Weekly Fiver #21

Welcome to the Weekly Fiver, where I’ll pick five recently released songs of varying degrees of quality and thoroughly break them down for you. No two songs will be on the same tier, and they’ll be listed from best to worst. The top song will be an excellent must-hear tune, while the bottom song will be one you ought to stay away from or else you will make your ears sad. It’s all very scientific.

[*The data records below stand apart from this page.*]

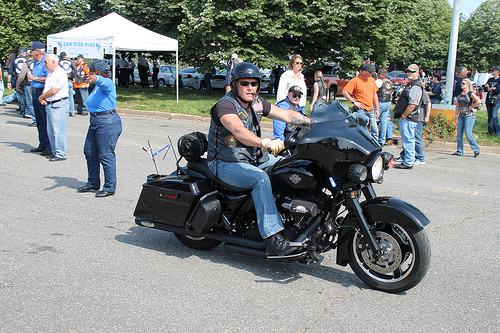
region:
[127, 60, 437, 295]
Man and black motorcyle on the road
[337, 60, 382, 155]
Man in orange shirt and black hat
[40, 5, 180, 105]
White shade canopy on the grass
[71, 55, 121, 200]
Woman in blue jeans and blue shirt pointing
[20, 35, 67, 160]
Two older men on the left standing together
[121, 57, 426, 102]
Parked cars in the background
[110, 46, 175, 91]
Group of people standing under the canopy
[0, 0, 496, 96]
Green trees in the background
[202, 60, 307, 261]
Man wearing a helmet riding the motorcycle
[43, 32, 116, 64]
White sign with blue writing on the canopy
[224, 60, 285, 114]
Man wearing black helmet.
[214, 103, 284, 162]
Man wearing dark vest.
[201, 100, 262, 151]
Man wearing black t-shirt.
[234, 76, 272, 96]
Sunglasses on man's face.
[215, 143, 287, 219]
Man wearing blue jeans.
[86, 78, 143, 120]
Person wearing blue shirt.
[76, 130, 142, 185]
Person wearing blue jeans.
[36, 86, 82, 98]
Person wearing white shirt.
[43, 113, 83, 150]
Person wearing blue jeans.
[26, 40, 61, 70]
Blue hat on man's head.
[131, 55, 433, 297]
man riding black motorcycle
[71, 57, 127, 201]
woman wearing blue shirt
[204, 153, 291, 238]
blue jeans of motorcyclist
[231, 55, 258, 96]
black helmet of man on the motorcycle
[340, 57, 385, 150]
man wearing orange shirt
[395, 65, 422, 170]
man wearing black vest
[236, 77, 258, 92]
black sunglasses motorcyclist is wearing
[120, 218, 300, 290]
shadow of motorcycle on payment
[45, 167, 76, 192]
shadow of woman in blue shirt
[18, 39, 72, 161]
two older men standing together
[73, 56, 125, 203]
woman is pointing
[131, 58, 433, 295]
man is riding a motorcycle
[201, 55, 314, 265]
rider is wearing a black helmet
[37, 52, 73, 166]
an elderly man wearing a white shirt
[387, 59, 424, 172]
an onlooker wears a baseball cap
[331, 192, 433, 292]
front wheel of a motorcycle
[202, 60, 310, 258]
rider wears blue jeans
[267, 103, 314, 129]
motorcyclist has a tattoo'd arm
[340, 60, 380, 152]
man wears a bright orange shirt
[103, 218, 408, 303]
shadow of a motorcycle on the ground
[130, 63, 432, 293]
Man riding a motorcycle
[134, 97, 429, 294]
The motorcycle is black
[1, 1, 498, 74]
Green trees in background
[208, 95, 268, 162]
Man wearing a vest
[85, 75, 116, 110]
The shirt is blue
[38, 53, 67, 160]
Old man in street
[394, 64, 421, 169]
Man looking to his left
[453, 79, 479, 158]
A woman is walking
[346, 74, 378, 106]
The shirt is orange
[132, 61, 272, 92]
Cars are parked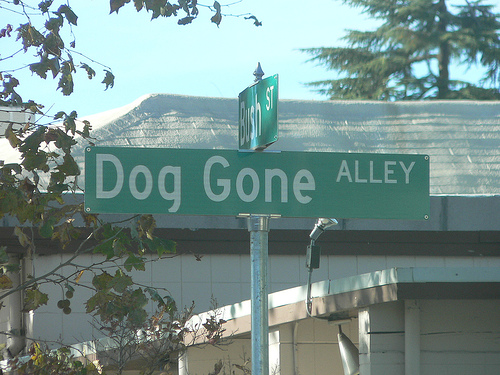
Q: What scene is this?
A: Street corner.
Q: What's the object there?
A: Street sign.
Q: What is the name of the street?
A: Dog Gone Alley.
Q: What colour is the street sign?
A: Green.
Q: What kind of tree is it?
A: Deciduous.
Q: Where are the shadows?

Excellent Song of the Week

Violet- The Districts

With its odd time signature, “Violet” is a shining example of how to try something different but still make a song people actually want to listen to. It’s not just the heartbeat rhythm that stands out either; pinpointing a definitive influence is challenging as well. Singer Rob Grote‘s vocals are absolutely informed by Hot Fuss era Brandon Flowers, and the lead synth line sounds like something from that record as well. The bouncy folk crossed with distortion guitars is a little more difficult to trace to a specific sound though, and makes for a song that can truly be called original in this day and age.

 

Pretty Decent Song of the Week

 

Run For Cover- The Killers

At this point it’s a safe bet that anything Brandon Flowers writes will revolve around an homage to either:

A) Las Vegas

B) Bruce Springsteen

“Run for Cover” goes with option B (for Boss), and right on cue the song features the words: “thunder”, “the road”, “heaven”, “the street”, “momma”, amongst references and allusions to boxers, prayer, and the middle class fight.

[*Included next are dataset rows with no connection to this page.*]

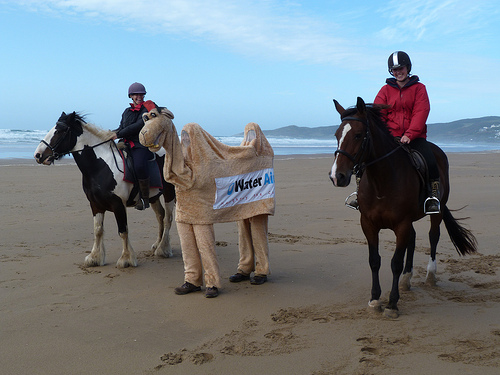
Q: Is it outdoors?
A: Yes, it is outdoors.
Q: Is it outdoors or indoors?
A: It is outdoors.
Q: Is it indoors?
A: No, it is outdoors.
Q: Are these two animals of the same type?
A: Yes, all the animals are horses.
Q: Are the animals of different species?
A: No, all the animals are horses.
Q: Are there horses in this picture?
A: Yes, there is a horse.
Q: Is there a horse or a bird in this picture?
A: Yes, there is a horse.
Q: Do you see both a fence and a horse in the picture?
A: No, there is a horse but no fences.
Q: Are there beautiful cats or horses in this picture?
A: Yes, there is a beautiful horse.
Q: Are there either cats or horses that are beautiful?
A: Yes, the horse is beautiful.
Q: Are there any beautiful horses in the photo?
A: Yes, there is a beautiful horse.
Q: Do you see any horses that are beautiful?
A: Yes, there is a horse that is beautiful.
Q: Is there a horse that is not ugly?
A: Yes, there is an beautiful horse.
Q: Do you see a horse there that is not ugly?
A: Yes, there is an beautiful horse.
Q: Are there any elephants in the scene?
A: No, there are no elephants.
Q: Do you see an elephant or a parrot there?
A: No, there are no elephants or parrots.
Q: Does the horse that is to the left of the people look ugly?
A: No, the horse is beautiful.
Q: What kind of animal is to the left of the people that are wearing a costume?
A: The animal is a horse.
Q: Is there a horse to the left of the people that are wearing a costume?
A: Yes, there is a horse to the left of the people.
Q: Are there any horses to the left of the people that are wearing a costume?
A: Yes, there is a horse to the left of the people.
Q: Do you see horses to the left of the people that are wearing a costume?
A: Yes, there is a horse to the left of the people.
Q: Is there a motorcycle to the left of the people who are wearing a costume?
A: No, there is a horse to the left of the people.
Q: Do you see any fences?
A: No, there are no fences.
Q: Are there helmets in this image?
A: Yes, there is a helmet.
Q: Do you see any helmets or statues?
A: Yes, there is a helmet.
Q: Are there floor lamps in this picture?
A: No, there are no floor lamps.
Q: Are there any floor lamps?
A: No, there are no floor lamps.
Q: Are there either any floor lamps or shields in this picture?
A: No, there are no floor lamps or shields.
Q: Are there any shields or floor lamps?
A: No, there are no floor lamps or shields.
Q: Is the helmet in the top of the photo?
A: Yes, the helmet is in the top of the image.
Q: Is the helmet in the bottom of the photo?
A: No, the helmet is in the top of the image.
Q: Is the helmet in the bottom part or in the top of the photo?
A: The helmet is in the top of the image.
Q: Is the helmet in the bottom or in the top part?
A: The helmet is in the top of the image.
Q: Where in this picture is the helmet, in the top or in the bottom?
A: The helmet is in the top of the image.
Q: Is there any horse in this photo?
A: Yes, there is a horse.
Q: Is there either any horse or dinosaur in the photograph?
A: Yes, there is a horse.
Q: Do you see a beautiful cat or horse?
A: Yes, there is a beautiful horse.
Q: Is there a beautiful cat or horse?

Despite all this the song manages to sound not quite like anything they’ve done before. It’s just unique enough to be interesting…even as it runs with its heart on its sleeve and its eyes to the sky, feet pounding on well-trodden ground.

 

Meh Song of the Week

We Were Beautiful- Belle and Sebastian

It’s not just the style of this song that hearkens back to days of old. In addition to 90s electronica influences, the production is bold and clear, a far cry from the “back-to-basics” analog sound that everyone wants to ape so badly. This is a song that isn’t ashamed to have been made in an era of clean recording. It is a song however, that has a few too many chords. The British tendency of trying to cram as many of them as possible into one song is fully on display here. As a result the verses and chorus are slightly disparate, and there’s an unfocused feel to the overall work. It’s a few pieces of a great song shuffled in between pieces of an average song.

 

Below Average Song of the Week

Amsterdam- Nothing But Thieves

Speaking of production, here’s another throwback. Like some kind of Incubus b-side from 2003, “Amsterdam” actually, genuinely rocks. It’s what modern rock used to be, and it’s unfortunate that the trade-off has to be the ultimately flat chorus. Even when an alternate variation of it is used on the final section, the underlying chord doesn’t allow for the song to take flight like it so desperately wants to. It could also do without the pointless two-note keyboard outro that lasts for a full thirty seconds.

 

Disappointing Song of the Week

The Wolf- Manchester Orchestra

As I’ve written many times before, sometimes it’s not the bland monotonous song that disappoints you. It’s the song that squanders all potential by throwing a wrench into the gears for the sake of “artistry”. Determined to show their willingness to experiment, the band eschews traditional song structure (which would have made for a more concise song) and take a left turn into more obtuse territory. Unfortunately 90% of the time it just doesn’t work, and it doesn’t work here.

For the first minute and fifty four seconds, “The Wolf” is all dark majesty. It’s got bite despite having only a two-chord progression. The band effectively builds up an ominous tone with the bass, the insistent lyrics, and the sonic atmosphere. Even the album artwork clearly shows a certain aesthetic. The listener becomes acclimated to the song’s objective, until almost two minutes in when the band decide to swap the second chord out for a major one and the song becomes a latter-day Mumford & Sons earnestness-fest.

It’s a bait-and-switch of the highest level, and vaporizes everything the song has worked for up until that point solely just so Andy Hull and friends can say “LOOK WE KNOW MORE THAN TWO CHORDS”. In this case, two chords would have sufficed and this is a textbook case of Simple is Better.